To understand why 'scalability' is important let's consider other 'tech' companies like Uber or UberEats for example.
Although UberEats is popular it's not really scalable as every time it signs up a new restaurant it needs a new delivery rider, while an Uber driver cannot drive more than one car at a time. Something like AirBnB though is more scalable as a landlord could potentially rent out any number of properties.
Market leading SaaS businesses though are the leaders of scalability, as they can keep adding customers without having to grow their infrastructure or capex compared to some other tech or digital companies. The beauty of SaaS is that updates to platforms (services) can be delivered online to millions of subscribers via not much more than the click of a button.
This is a lot better than other tech companies and is a million miles ahead in terms of scalability compared to mining or infrastructure companies more commonly favoured by many investors.
Scalability is important then as it offers huge profit growth potential if a company genuinely possesses it.
Xero looks very scalable in the way it can update its platform and now has 1.81 million subscribers as at March 31, 2019. It is now targeting 1 million customers in the UK alone (currently 463,000), while growing average revenue per user globally.
We can see then why some investors will label Xero shares a "bubble" based on its small profits and $9 billion valuation, while others may see value based on its economics and compound growth potential.
It's not just Australia where SaaS shares are flying either, with the likes of Splunk, Shopify, and Okta also going absolutely gangbusters in the U.S.

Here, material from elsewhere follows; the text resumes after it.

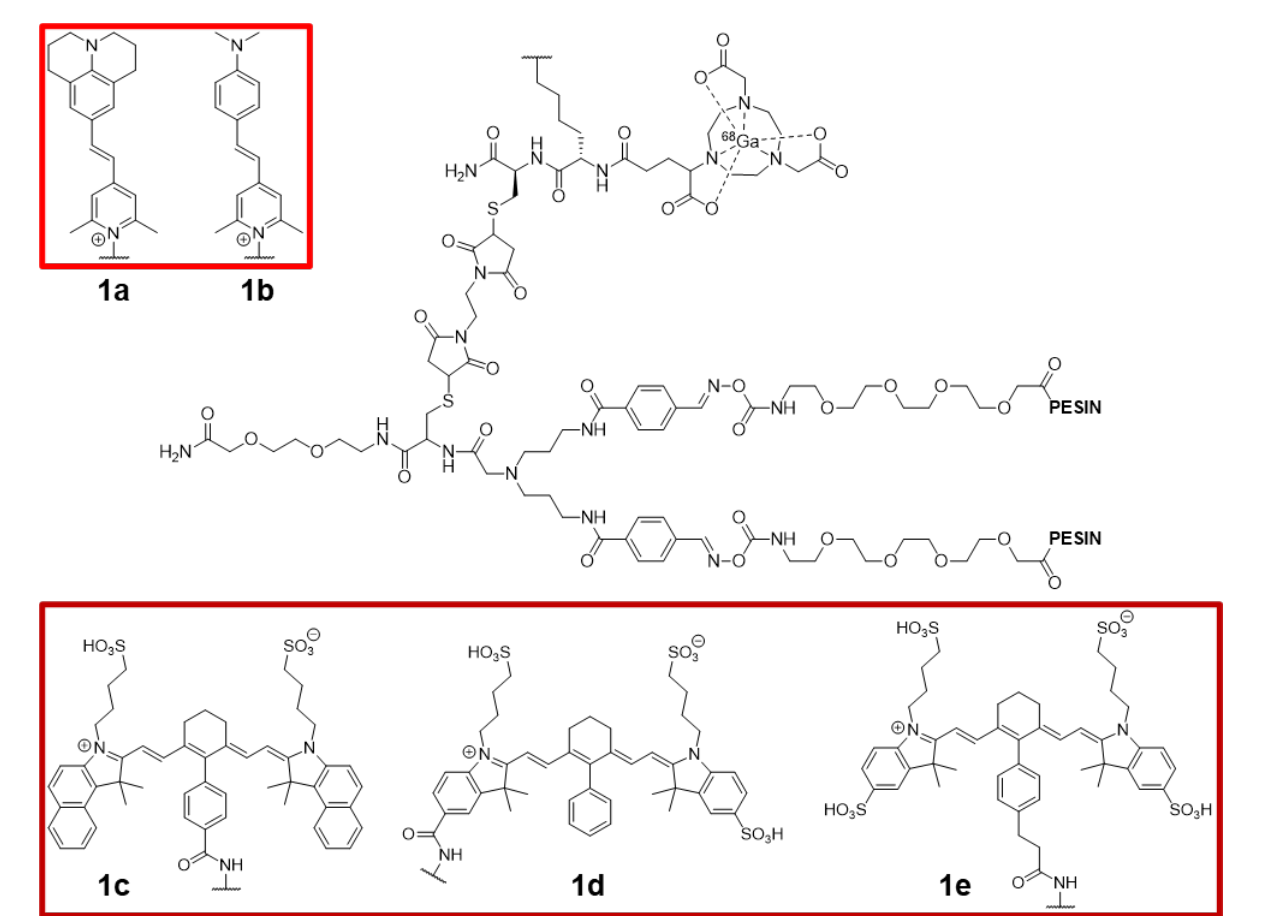
Figure 2. Structures of homodimeric PESIN-based dual probes 1a – e for GRPR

Interestingly, the SaaS sector on the ASX only really took off after U.S. tech giant Oracle Inc. made a takeover offer in December 2017 for ASX SaaS player Aconex at a 47% premium to the market price that ASX investors valued it at.
Outlook
One key takeaway for investors is that it's important to find market leaders capable of posting low or falling churn given how easy it is for enterprise-facing SaaS subscribers to leave these days.
To me Xero and Altium look the most scalable and are producing strong organic growth, while Wisetech has very low churn, but it's growth is partly coming about via acquisition which is something I'm not so keen on.
Even considering the attractive economics, the valuations of all theses businesses are clearly being supported now by lower risk free rates, while it goes without saying all of them could be in for huge valuation falls if they don't meet investors' growth expectations.
In all honesty I wouldn't rate Wisetech or Pro Medicus shares anywhere near a buy on existing valuations as they look too expensive, however Xero, Nearmap and Altium could still produce reasonable returns from here.